» Records supplied
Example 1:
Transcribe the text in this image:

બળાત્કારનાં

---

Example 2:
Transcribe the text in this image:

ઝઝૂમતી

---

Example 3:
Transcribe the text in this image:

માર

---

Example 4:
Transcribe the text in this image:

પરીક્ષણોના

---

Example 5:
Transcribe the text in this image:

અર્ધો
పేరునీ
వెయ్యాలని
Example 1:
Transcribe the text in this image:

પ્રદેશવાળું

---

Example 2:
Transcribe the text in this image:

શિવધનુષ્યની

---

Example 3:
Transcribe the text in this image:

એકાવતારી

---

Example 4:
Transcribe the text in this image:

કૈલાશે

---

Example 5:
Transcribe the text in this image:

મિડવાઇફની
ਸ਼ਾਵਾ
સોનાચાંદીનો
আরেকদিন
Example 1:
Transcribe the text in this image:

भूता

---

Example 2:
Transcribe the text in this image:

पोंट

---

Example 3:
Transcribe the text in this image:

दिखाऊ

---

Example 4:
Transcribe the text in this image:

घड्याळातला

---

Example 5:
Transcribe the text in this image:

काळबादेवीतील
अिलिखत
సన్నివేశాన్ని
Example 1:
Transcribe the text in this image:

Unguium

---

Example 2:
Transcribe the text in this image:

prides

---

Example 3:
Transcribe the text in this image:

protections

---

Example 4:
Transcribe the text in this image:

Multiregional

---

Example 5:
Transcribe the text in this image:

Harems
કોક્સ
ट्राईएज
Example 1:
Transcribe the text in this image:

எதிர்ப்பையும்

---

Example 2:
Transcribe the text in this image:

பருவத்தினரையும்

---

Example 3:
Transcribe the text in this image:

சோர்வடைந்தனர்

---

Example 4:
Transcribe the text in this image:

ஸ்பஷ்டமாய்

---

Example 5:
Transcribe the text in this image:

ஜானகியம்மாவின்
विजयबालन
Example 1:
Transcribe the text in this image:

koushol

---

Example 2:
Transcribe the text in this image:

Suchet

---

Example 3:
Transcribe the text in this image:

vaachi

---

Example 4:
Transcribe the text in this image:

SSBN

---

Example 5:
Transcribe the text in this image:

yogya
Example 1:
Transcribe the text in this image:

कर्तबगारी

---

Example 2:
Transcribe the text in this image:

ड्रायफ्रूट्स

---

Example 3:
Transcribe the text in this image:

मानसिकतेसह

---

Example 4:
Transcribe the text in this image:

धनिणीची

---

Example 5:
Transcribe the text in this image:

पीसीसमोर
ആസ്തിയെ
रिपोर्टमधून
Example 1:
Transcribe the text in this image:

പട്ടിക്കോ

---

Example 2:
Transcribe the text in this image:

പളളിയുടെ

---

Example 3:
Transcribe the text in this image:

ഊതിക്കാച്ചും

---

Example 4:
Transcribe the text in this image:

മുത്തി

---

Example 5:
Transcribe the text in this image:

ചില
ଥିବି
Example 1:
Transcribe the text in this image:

» What to do
Every record, from the first to the last, should be transcribed exactly.

» Answer to the problem
Example 1:
Transcribe the text in this image:

બળાત્કારનાં

---

Example 2:
Transcribe the text in this image:

ઝઝૂમતી

---

Example 3:
Transcribe the text in this image:

માર

---

Example 4:
Transcribe the text in this image:

પરીક્ષણોના

---

Example 5:
Transcribe the text in this image:

અર્ધો
పేరునీ
వెయ్యాలని
Example 1:
Transcribe the text in this image:

પ્રદેશવાળું

---

Example 2:
Transcribe the text in this image:

શિવધનુષ્યની

---

Example 3:
Transcribe the text in this image:

એકાવતારી

---

Example 4:
Transcribe the text in this image:

કૈલાશે

---

Example 5:
Transcribe the text in this image:

મિડવાઇફની
ਸ਼ਾਵਾ
સોનાચાંદીનો
আরেকদিন
Example 1:
Transcribe the text in this image:

भूता

---

Example 2:
Transcribe the text in this image:

पोंट

---

Example 3:
Transcribe the text in this image:

दिखाऊ

---

Example 4:
Transcribe the text in this image:

घड्याळातला

---

Example 5:
Transcribe the text in this image:

काळबादेवीतील
अिलिखत
సన్నివేశాన్ని
Example 1:
Transcribe the text in this image:

Unguium

---

Example 2:
Transcribe the text in this image:

prides

---

Example 3:
Transcribe the text in this image:

protections

---

Example 4:
Transcribe the text in this image:

Multiregional

---

Example 5:
Transcribe the text in this image:

Harems
કોક્સ
ट्राईएज
Example 1:
Transcribe the text in this image:

எதிர்ப்பையும்

---

Example 2:
Transcribe the text in this image:

பருவத்தினரையும்

---

Example 3:
Transcribe the text in this image:

சோர்வடைந்தனர்

---

Example 4:
Transcribe the text in this image:

ஸ்பஷ்டமாய்

---

Example 5:
Transcribe the text in this image:

ஜானகியம்மாவின்
विजयबालन
Example 1:
Transcribe the text in this image:

koushol

---

Example 2:
Transcribe the text in this image:

Suchet

---

Example 3:
Transcribe the text in this image:

vaachi

---

Example 4:
Transcribe the text in this image:

SSBN

---

Example 5:
Transcribe the text in this image:

yogya
Example 1:
Transcribe the text in this image:

कर्तबगारी

---

Example 2:
Transcribe the text in this image:

ड्रायफ्रूट्स

---

Example 3:
Transcribe the text in this image:

मानसिकतेसह

---

Example 4:
Transcribe the text in this image:

धनिणीची

---

Example 5:
Transcribe the text in this image:

पीसीसमोर
ആസ്തിയെ
रिपोर्टमधून
Example 1:
Transcribe the text in this image:

പട്ടിക്കോ

---

Example 2:
Transcribe the text in this image:

പളളിയുടെ

---

Example 3:
Transcribe the text in this image:

ഊതിക്കാച്ചും

---

Example 4:
Transcribe the text in this image:

മുത്തി

---

Example 5:
Transcribe the text in this image:

ചില
ଥିବି
Example 1:
Transcribe the text in this image:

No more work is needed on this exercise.